Copy all the lines of the listing below exactly. Skip the images.
■ ■ ■ ■
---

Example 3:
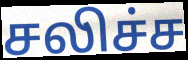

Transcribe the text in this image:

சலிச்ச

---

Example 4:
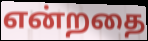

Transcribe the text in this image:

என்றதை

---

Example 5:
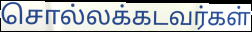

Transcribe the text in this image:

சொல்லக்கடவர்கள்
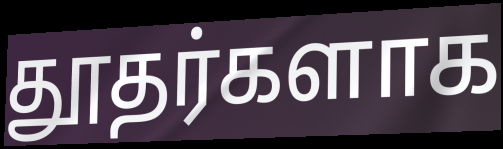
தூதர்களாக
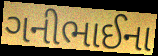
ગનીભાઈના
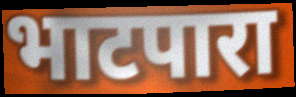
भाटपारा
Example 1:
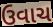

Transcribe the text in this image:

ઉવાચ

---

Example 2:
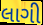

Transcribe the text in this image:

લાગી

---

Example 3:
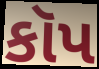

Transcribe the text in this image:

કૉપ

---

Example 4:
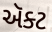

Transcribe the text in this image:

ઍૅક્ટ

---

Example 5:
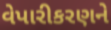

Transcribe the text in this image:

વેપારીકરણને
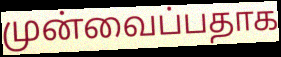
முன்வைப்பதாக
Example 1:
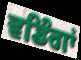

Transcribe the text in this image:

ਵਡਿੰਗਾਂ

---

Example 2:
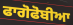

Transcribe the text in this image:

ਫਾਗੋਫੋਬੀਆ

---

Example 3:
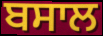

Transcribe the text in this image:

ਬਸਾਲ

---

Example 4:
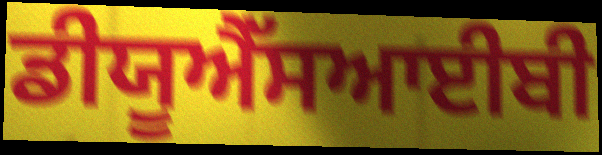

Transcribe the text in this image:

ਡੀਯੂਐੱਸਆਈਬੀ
■ ■ ■ ■
- **ANSWER TO THE PROBLEM**
---

Example 3:

Transcribe the text in this image:

சலிச்ச

---

Example 4:

Transcribe the text in this image:

என்றதை

---

Example 5:

Transcribe the text in this image:

சொல்லக்கடவர்கள்
தூதர்களாக
ગનીભાઈના
भाटपारा
Example 1:

Transcribe the text in this image:

ઉવાચ

---

Example 2:

Transcribe the text in this image:

લાગી

---

Example 3:

Transcribe the text in this image:

કૉપ

---

Example 4:

Transcribe the text in this image:

ઍૅક્ટ

---

Example 5:

Transcribe the text in this image:

વેપારીકરણને
முன்வைப்பதாக
Example 1:

Transcribe the text in this image:

ਵਡਿੰਗਾਂ

---

Example 2:

Transcribe the text in this image:

ਫਾਗੋਫੋਬੀਆ

---

Example 3:

Transcribe the text in this image:

ਬਸਾਲ

---

Example 4:

Transcribe the text in this image:

ਡੀਯੂਐੱਸਆਈਬੀ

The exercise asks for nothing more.